Eseri seçiyorum, senaryo aşamasında da oturup beraber çalışıyorum, yönetmeni seçiyorum, oyuncu seçimine kadar benim inisiyatifimdeydi. Fikret Arıt’ın ‘Güzel Yuana’sını okumuştum. Bunu film yapalım dedim. Okudu, çok beğendi ve hemen bunu senaryo şekline getir dedi. Seyfi Havaeri o zaman filmler yapıyordu, yönetmen olarak onu seçtim, filme (Damga) başladık. O ara Şakir Sırmalı’yla çalışan, hesap işlerine bakan Lütfi Akad, Hürrem’le tanışıyor, sonra benle tanıştırıyor Hürrem. Arkadaş oluyoruz. Biz bu işlere girince Lütfi Akad da bizim muhasebemize, mali işlerimize bakmaya başlıyor. Sonuçta biz ‘Damga’ filmini yaptık. Bir hafta oynasın diye biz böyle can havliyle bakarken dört hafta oynadı. İlk beni meşhur eden ‘Damga’dır. ‘Damga’ damgalamıştır Türk sinemasını. Arkadan ‘Vurun Kahpeye’ gelince işte Türk sinemasının ilk starı oldum.

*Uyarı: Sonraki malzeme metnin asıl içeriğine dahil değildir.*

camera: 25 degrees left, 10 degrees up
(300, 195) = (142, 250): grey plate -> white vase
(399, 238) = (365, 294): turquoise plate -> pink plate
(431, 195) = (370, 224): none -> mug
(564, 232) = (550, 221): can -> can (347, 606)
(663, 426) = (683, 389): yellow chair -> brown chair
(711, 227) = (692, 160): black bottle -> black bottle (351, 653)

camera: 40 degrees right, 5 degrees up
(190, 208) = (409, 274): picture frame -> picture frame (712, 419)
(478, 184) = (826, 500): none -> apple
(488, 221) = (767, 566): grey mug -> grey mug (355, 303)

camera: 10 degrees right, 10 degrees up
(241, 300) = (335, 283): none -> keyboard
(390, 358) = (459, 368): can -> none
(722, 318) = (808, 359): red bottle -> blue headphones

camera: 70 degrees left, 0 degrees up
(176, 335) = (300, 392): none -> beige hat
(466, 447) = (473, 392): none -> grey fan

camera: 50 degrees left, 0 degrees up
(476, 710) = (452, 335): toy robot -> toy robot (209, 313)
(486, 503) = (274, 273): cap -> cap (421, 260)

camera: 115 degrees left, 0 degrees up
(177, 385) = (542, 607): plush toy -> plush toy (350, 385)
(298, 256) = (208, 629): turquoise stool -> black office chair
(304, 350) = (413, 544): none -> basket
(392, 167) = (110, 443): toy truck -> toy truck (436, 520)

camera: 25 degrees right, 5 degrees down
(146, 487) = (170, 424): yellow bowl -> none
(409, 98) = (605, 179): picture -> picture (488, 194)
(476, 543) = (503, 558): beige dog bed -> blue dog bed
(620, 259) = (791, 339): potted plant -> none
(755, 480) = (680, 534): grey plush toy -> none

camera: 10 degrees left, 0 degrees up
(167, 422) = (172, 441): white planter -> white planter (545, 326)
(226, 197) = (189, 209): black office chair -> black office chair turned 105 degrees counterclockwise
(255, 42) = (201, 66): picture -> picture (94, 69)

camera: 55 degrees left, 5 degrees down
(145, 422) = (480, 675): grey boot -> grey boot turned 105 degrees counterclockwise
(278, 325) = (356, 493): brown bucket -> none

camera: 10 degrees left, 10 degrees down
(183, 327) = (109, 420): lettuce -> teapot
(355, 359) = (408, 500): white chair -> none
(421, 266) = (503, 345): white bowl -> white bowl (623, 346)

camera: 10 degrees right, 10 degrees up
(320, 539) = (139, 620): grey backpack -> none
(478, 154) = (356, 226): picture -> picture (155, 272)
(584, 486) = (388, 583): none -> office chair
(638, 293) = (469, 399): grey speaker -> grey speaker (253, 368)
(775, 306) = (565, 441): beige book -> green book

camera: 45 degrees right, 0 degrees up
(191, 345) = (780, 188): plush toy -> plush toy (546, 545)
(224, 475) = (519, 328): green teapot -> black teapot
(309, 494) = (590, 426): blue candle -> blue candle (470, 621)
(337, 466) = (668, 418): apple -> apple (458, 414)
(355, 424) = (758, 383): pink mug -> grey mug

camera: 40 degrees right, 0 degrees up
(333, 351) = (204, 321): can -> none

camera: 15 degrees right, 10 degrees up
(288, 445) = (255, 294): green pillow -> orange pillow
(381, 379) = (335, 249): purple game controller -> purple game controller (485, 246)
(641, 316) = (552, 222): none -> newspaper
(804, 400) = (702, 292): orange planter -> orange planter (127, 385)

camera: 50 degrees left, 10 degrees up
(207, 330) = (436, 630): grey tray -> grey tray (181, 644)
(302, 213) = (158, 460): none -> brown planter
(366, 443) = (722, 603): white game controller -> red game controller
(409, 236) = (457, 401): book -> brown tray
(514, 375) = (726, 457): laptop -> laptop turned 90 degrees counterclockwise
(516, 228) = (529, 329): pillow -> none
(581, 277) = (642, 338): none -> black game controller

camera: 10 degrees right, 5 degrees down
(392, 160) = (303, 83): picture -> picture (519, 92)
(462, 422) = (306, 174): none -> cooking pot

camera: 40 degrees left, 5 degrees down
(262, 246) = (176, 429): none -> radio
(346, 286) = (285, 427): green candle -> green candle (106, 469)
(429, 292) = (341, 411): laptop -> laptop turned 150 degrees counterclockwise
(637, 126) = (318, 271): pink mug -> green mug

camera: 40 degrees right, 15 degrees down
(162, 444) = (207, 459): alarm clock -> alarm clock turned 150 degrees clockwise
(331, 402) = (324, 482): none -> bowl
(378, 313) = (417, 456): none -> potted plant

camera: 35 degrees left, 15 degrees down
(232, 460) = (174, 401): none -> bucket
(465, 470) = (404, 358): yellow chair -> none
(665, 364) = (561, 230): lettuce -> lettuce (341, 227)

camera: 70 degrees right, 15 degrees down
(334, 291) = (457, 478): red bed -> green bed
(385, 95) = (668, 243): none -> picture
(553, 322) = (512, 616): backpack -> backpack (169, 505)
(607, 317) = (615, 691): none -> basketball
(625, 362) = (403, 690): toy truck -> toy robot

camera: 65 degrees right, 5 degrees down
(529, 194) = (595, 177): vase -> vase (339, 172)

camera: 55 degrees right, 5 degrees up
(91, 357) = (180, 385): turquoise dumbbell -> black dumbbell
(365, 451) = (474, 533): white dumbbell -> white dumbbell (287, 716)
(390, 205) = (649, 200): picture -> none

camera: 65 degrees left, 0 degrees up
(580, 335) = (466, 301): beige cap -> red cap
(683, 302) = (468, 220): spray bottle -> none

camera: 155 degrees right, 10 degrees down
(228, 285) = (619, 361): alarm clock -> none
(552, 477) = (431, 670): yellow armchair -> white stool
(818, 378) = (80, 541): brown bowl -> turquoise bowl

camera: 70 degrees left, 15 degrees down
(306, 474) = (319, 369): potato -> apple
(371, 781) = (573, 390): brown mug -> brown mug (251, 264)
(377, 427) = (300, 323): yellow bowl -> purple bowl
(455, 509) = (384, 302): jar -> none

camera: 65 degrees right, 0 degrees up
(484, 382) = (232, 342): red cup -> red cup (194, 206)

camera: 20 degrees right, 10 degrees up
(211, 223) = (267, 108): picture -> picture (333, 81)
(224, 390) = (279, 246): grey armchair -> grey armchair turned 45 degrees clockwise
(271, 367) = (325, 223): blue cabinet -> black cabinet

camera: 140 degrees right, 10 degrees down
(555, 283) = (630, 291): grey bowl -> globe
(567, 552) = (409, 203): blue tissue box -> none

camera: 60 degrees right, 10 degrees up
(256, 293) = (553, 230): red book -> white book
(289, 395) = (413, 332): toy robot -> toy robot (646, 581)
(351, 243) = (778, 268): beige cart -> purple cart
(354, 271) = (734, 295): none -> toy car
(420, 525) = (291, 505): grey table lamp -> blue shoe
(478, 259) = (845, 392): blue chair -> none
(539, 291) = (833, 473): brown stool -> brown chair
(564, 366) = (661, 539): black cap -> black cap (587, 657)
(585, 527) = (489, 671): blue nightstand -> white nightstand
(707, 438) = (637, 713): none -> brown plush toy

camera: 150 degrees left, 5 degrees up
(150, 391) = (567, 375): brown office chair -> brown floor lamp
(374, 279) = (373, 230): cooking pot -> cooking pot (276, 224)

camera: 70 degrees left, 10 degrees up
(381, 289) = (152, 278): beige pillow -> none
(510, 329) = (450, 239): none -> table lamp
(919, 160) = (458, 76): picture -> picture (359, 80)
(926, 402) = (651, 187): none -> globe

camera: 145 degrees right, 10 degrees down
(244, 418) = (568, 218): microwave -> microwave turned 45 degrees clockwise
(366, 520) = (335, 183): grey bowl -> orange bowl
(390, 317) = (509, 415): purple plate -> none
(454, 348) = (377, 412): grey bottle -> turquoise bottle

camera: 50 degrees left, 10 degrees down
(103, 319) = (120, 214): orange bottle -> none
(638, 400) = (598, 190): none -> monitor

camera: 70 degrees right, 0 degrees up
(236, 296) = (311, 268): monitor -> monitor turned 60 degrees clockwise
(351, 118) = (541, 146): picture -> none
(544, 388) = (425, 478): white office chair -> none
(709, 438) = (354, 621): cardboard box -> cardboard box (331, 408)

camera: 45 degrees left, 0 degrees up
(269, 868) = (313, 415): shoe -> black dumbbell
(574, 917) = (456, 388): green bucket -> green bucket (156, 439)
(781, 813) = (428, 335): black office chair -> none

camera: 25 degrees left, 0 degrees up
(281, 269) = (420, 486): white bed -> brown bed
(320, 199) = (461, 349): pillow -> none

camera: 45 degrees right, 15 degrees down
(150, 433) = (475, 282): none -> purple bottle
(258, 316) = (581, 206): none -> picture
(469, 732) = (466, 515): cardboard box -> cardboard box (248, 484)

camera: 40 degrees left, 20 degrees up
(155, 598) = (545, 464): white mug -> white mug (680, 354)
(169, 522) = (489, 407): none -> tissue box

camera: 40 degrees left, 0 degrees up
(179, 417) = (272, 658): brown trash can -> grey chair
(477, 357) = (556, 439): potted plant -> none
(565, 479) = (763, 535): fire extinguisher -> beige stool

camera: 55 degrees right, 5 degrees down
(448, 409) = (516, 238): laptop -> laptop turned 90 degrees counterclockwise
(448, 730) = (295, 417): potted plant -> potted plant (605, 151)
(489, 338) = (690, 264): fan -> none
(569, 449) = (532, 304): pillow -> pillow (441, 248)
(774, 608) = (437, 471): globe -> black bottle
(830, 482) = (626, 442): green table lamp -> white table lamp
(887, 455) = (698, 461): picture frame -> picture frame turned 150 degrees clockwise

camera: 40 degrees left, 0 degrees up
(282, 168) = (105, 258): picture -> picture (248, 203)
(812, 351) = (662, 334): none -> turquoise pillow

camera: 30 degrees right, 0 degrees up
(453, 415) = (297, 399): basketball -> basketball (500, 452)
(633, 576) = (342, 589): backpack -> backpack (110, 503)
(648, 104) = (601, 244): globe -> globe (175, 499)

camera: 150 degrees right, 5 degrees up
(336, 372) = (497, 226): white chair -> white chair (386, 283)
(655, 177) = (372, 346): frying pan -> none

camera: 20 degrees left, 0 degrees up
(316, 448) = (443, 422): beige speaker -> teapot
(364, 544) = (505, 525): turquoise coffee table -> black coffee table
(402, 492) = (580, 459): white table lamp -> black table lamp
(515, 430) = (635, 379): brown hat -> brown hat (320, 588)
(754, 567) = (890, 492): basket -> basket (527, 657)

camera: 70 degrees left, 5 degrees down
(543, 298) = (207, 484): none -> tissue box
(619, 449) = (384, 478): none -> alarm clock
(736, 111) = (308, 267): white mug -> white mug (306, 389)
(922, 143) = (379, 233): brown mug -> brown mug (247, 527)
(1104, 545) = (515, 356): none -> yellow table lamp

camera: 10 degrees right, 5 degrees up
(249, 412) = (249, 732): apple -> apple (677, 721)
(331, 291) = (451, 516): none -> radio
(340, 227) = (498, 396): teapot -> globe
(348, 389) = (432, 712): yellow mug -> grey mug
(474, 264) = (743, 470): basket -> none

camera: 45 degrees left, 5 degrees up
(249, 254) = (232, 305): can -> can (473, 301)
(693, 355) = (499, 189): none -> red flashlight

Damga filmi Türk sinemasını canlandırmıştır, sanayi olabilmesi yolunda ilk adımı atmıştır. ‘Damga’ büyük bir iş yapınca, arkasından ‘Vurun Kahpeye’ de büyük iş yaptı, Taksim meydanında kadar uzun kuyruklar oluştu ve sonra ne oldu, biraz para bulan, evini barkını satan geldi filmciliğe girdi. Ben de biraz sebep oluyorum sanırım, payım vardır.” (5)
(*) “Sinemamızda kadın oyuncular… İlk kadın yıldızlarımız…” başlıklı yazı Mesut Kara’nın “Türk Sineması’da 100 Kadın” adlı yayınlanmamış kitabından kısaltmalarla alınmıştır.
(1) Alim Şerif Onaran. lütfi Ö. Akad. Afa Yayınları, 1990
(2–3–4) Lütfi Akad. Işıkla Karanlık Arasında. Türkiye İş Bankası Kültür Yayınları, 2004
(5) Mesut Kara. “Türk Sineması’da 100 Kadın” adlı yayınlanmamış kitabından kısaltmalarla alınmıştır. (Not: Sezer Sezin’le Temmuz 1996’da başlayan ve günümüze kadar süren görüşmelerimizden… Bu görüşmelerden edindiğim bilgilerin küçük bir kısmı “Yeşilçam’da Unutulmayan Yüzler” adlı kitabımda, bir kısmı yaptığım bir televizyon programında yer aldı.)